Variable	Default	Description
`GW_RAG_DIR`	`runs/rag_store`	Directory where the LanceDB embedding store is saved. Must be writable.
`GW_RAG_DEVICE`	`cuda:0`	Device for the embedding model. Use `cpu` on machines where the GPU is fully occupied by the LLM.
`GW_RAG_EMBED_MODEL`	`BAAI/bge-m3`	Hugging Face model ID for the text embedding model. BGE-M3 is multilingual and recommended.
`GW_RAG_RERANK`	`1`	Set to `0` to disable the reranker globally.
`GW_RAG_RERANK_MODEL`	`BAAI/bge-reranker-v2-m3`	Hugging Face model ID for the cross-encoder reranker.
`GW_RAG_TOPK`	`5`	Default number of chunks to retrieve (overridable per-request).
`GW_RAG_OVERFETCH`	`20`	Number of candidates retrieved by the dense retriever before reranking. Higher = more recall at the cost of reranker speed.

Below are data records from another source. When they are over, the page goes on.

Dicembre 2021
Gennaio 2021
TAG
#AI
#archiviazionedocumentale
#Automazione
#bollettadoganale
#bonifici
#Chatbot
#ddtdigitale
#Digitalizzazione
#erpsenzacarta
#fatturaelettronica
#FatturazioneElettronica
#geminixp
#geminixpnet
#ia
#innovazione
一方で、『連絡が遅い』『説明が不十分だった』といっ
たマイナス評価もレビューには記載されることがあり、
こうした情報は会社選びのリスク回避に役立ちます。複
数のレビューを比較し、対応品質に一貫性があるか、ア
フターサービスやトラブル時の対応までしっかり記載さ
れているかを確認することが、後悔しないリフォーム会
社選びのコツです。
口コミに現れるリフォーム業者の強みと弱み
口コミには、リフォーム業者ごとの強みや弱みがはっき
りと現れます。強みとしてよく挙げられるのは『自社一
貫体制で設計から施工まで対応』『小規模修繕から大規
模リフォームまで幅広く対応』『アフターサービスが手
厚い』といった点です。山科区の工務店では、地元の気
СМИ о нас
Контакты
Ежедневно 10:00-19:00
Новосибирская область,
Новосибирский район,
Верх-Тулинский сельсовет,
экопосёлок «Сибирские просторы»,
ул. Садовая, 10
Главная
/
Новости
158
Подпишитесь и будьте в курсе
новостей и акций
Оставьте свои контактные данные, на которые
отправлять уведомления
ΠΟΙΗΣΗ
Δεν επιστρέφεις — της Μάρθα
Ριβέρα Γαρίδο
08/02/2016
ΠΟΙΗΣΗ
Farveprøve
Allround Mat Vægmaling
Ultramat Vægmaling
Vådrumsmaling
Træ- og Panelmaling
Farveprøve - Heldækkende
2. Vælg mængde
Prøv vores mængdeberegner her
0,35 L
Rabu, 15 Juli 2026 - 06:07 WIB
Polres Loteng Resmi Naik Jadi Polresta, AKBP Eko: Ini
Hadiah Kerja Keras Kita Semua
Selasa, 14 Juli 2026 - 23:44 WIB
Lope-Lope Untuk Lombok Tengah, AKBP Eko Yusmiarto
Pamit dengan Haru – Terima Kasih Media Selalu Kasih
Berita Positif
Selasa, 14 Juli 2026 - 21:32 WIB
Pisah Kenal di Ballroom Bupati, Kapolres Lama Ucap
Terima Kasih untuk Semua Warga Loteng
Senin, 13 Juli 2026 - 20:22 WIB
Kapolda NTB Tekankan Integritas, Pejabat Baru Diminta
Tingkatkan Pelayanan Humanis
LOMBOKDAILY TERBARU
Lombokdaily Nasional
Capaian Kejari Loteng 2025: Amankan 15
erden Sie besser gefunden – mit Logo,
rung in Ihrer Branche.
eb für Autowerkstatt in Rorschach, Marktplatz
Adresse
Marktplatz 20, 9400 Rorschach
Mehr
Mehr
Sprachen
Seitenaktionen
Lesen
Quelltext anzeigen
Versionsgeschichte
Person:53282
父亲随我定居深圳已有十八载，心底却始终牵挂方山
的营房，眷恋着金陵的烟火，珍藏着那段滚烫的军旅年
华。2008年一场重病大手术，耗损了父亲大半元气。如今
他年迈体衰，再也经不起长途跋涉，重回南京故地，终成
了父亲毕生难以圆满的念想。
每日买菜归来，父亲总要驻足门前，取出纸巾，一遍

`GW_RAG_CTX_MAXCHARS`	`6000`	Maximum characters of retrieved context injected into the prompt. Long contexts are truncated.
`GW_RAG_MAX_CLAIMS`	`12`	Maximum number of claims extracted from the answer for claim-level verification.

GPU allocation

If your GPU is fully occupied by the LLM, set GW_RAG_DEVICE=cpu. BGE-M3 on CPU is slower for large uploads (~10–30 seconds per document) but runs fine. After the initial indexing, retrieval from CPU is typically fast enough for real-time use.